Customer Review

Reviewed in Australia on 7 June 2014
Is it possible to make the wrong choice for the right reasons? These are the moral dilemmas posed by author ML Stedman in her powerful debut novel The Light Between Oceans.
On Anzac day 1926, a German immigrant who arrived in Australia prior to World War 1 (and was interred for the duration), is walking with his wife and baby when they are attacked by drunken locals. This attack sets in motion events which have heartbreaking consequences.
Tom Sherbourne physically survived WW1, but mentally he can’t quite face life; why him when so many others didn’t come home? He needs healing time and takes a job on Janus Rock, a lighthouse off the coast of Western Australia. Much to his surprise he meets Isabel in the town of Point Partageuse and although he discourages her advances, she is not a lady easily discouraged. After a long courtship conducted by letter, they marry and Isabel joins him on the island.
In the 1920s lighthouse keeping wasn’t an easy life; for starters there was the isolation, the supply ship only visited quarterly and leave was only given every three years. The light itself required many hours work to keep it functioning, cleaning, polishing, refilling the lamp which powered the flame.
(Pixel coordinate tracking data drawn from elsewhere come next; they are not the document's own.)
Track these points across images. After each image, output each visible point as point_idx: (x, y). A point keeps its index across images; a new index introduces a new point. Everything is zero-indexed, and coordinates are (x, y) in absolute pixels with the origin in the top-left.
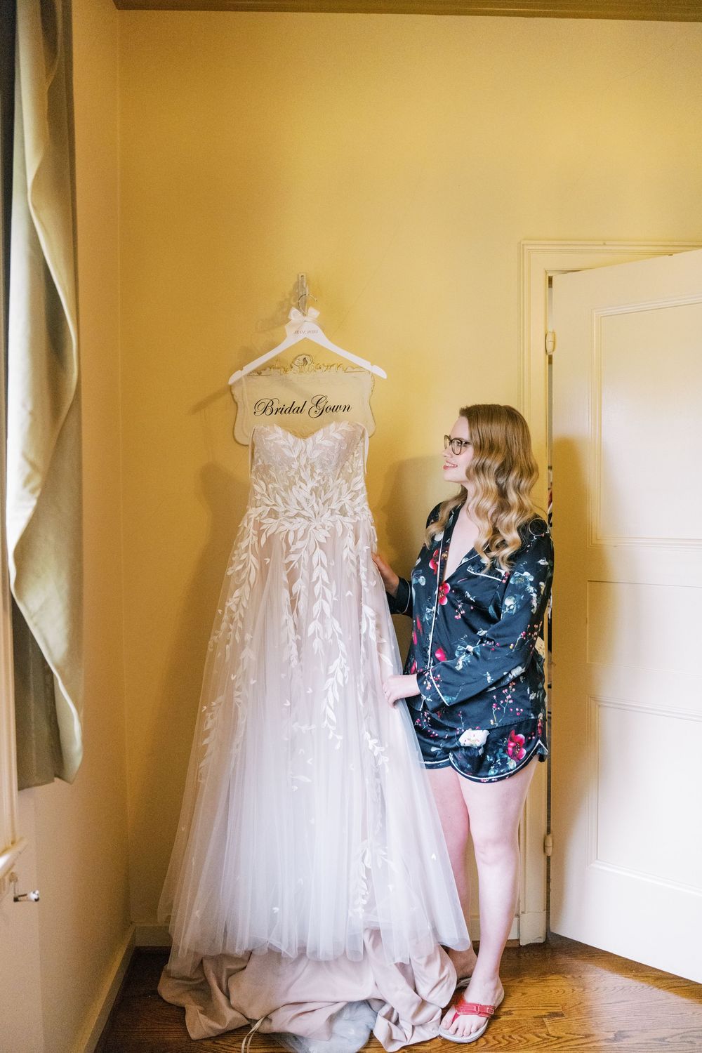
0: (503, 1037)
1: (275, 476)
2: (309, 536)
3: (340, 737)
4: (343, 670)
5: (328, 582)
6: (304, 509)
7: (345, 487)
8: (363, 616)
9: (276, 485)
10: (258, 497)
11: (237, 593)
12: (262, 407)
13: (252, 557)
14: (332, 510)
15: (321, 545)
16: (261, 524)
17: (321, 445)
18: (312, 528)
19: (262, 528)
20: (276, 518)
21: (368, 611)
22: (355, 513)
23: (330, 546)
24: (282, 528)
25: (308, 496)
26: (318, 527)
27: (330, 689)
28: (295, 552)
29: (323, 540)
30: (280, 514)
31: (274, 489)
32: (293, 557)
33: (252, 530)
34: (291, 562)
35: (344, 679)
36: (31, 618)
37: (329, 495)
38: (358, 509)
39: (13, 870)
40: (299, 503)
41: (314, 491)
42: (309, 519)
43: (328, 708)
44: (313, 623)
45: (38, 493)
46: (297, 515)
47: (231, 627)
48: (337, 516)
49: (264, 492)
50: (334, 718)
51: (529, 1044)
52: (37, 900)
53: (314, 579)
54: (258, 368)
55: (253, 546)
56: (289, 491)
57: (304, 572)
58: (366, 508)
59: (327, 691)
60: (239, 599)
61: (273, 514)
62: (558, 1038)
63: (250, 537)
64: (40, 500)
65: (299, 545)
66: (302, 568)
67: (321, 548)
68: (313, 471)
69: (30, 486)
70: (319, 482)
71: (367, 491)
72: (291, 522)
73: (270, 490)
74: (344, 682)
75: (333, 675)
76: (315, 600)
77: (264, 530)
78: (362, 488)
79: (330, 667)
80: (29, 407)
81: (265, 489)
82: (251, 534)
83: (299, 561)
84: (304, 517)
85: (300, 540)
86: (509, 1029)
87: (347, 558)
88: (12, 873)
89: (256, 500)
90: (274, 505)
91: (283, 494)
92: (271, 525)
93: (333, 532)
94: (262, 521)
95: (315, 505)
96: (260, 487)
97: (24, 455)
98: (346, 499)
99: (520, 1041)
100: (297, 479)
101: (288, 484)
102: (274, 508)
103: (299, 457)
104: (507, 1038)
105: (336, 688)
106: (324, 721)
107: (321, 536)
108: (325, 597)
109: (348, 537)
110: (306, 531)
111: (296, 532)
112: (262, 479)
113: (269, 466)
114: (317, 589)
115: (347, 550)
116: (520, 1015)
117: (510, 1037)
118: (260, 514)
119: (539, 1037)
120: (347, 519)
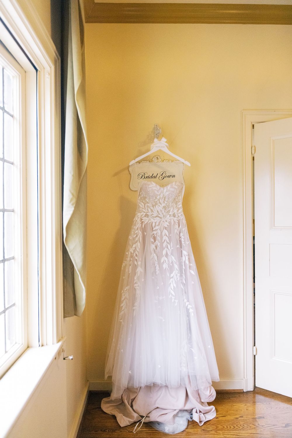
0: (240, 425)
1: (148, 201)
2: (161, 224)
3: (177, 301)
4: (177, 275)
5: (169, 242)
6: (159, 214)
7: (175, 206)
8: (183, 255)
9: (148, 205)
10: (141, 209)
11: (134, 246)
12: (141, 176)
13: (140, 232)
14: (170, 215)
15: (166, 228)
16: (142, 219)
17: (169, 190)
18: (162, 221)
19: (142, 221)
20: (148, 217)
21: (185, 253)
22: (178, 216)
23: (169, 228)
24: (150, 221)
25: (162, 209)
26: (164, 221)
27: (172, 283)
28: (155, 230)
29: (167, 226)
30: (150, 216)
31: (148, 206)
32: (155, 232)
33: (139, 222)
34: (153, 234)
35: (177, 278)
36: (70, 252)
37: (169, 209)
38: (179, 215)
39: (63, 348)
40: (158, 212)
41: (164, 207)
42: (161, 218)
43: (171, 290)
44: (163, 258)
45: (74, 205)
46: (157, 216)
47: (131, 259)
48: (172, 217)
49: (143, 207)
50: (174, 294)
51: (251, 428)
52: (72, 359)
53: (163, 241)
54: (139, 161)
55: (140, 227)
56: (154, 207)
57: (158, 238)
58: (183, 214)
59: (171, 283)
60: (134, 248)
61: (147, 216)
62: (263, 426)
63: (139, 224)
64: (75, 208)
65: (157, 228)
66: (158, 237)
67: (165, 229)
68: (164, 200)
69: (72, 203)
70: (166, 204)
71: (183, 208)
72: (154, 219)
73: (146, 207)
74: (177, 280)
75: (172, 277)
76: (163, 249)
77: (143, 222)
78: (181, 207)
79: (171, 275)
80: (72, 173)
81: (144, 206)
82: (139, 223)
83: (156, 234)
84: (159, 217)
85: (157, 226)
86: (243, 423)
87: (176, 233)
88: (63, 349)
89: (140, 210)
90: (147, 212)
91: (152, 208)
92: (146, 220)
93: (170, 223)
94: (142, 218)
95: (164, 213)
96: (141, 205)
97: (70, 191)
98: (175, 211)
99: (247, 427)
100: (158, 202)
101: (154, 204)
102: (147, 213)
103: (160, 194)
104: (242, 426)
105: (174, 282)
106: (170, 295)
107: (166, 224)
108: (167, 247)
109: (176, 225)
110: (159, 222)
111: (155, 223)
112: (143, 202)
113: (146, 197)
114: (165, 244)
115: (176, 230)
116: (247, 417)
117: (243, 425)
118: (142, 215)
119: (255, 426)
120: (175, 218)
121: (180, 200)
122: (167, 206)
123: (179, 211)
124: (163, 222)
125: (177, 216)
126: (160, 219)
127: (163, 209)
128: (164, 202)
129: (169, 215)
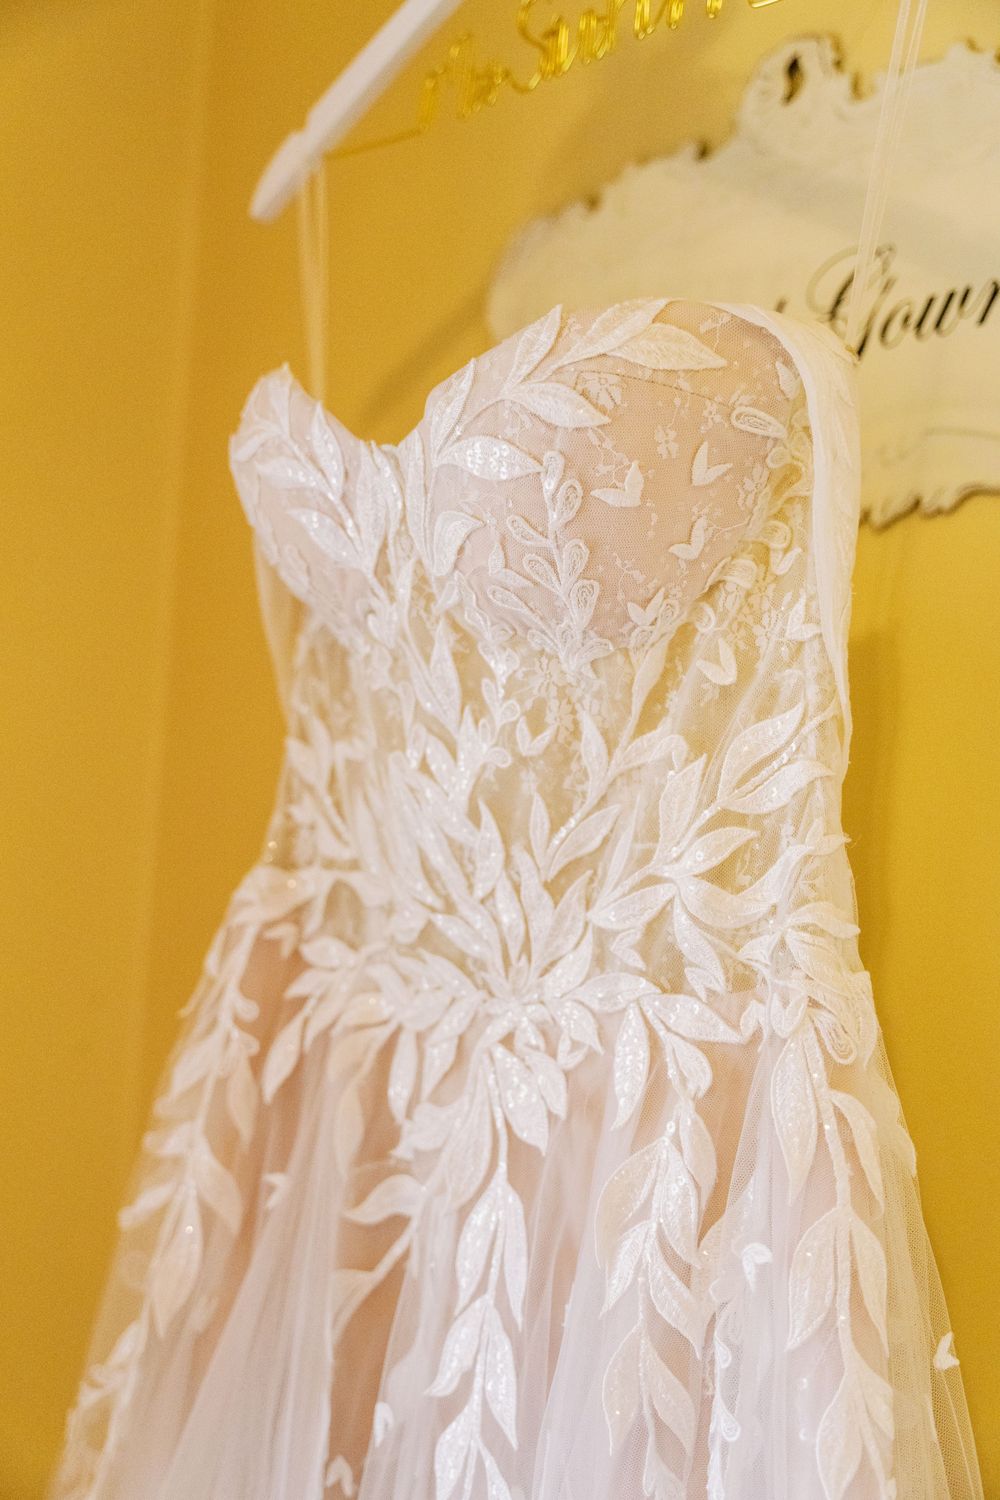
6: (451, 906)
10: (305, 812)
15: (517, 1161)
16: (298, 968)
18: (490, 1034)
19: (295, 989)
20: (356, 942)
28: (416, 1170)
34: (397, 1225)
46: (428, 941)
49: (323, 786)
66: (427, 1280)
83: (422, 1229)
85: (432, 1096)
89: (294, 831)
94: (307, 953)
102: (354, 879)
111: (422, 1043)
121: (789, 677)
122: (529, 783)
123: (772, 886)
124: (508, 1041)
125: (705, 973)
126: (471, 997)
127: (474, 816)
128: (471, 695)
129: (587, 949)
“The oceans never stop ... the wind never finishes. Sometimes it disappears, but only to gather momentum from somewhere else, returning to fling itself at the island ... Existence here is on the scale of giants. Time is in the millions of years; rocks which from a distance look like dice cast against the shore are boulders hundreds of feet wide, licked round by millennia ...”
Despite this, Tom and Isabel grow stronger in their marriage, their happiness only marred by the lack of the children they so desire. When their third baby is stillborn, Isabel moves into a dark place where Tom cannot follow.
A boat with a dead man and a mewling baby washes ashore on Janus Rock and Isabel quickly sees it as a sign from God that she is supposed to raise this child, a replacement for the baby she and Tom have just buried. Tom intends to record the wrecked boat into the lighthouse log, he even leaves blank spaces to enter the details, but bows to Isabel’s wish to raise this child as their own and so the beautiful and precocious Lucy restores the light to Isabel’s eyes. “Once a child gets into your heart, there’s no right or wrong about it.”
Is their decision right? Is it wrong, but justifiable? Is there a woman somewhere searching for her husband and child? How would you react in these circumstances?
For me this novel worked on so many levels; I felt empathy for the main protagonists and cared for them. Would I have made the choices the author made in the telling of the story? I honestly don’t know, but I do know these choices were well supported by the story. I love the way Stedman uses duality throughout the novel; Janus Rock for example is named for the two faced god Janus; baby Lucy has two stories; the main locations of Janus Rock, island, and Point Partageuse, mainland; even the name of the novel refers to the point where the calm Indian Ocean meets the turbulent Great Southern Ocean.
I’d like to share with you another quote from the book which I find particularly insightful – “She knew that if a wife lost a husband, there was a whole new word to describe who she was: she was now a widow. A husband became a widower. But if a parent loses a child, there was no special label for their grief. They were still just a mother or a father, even if they no longer had a son or daughter. That seemed odd.”
The Light Between Oceans is a story which held me and just when I thought I had it worked out, the author made slight shifts to the story. Great read, highly recommended.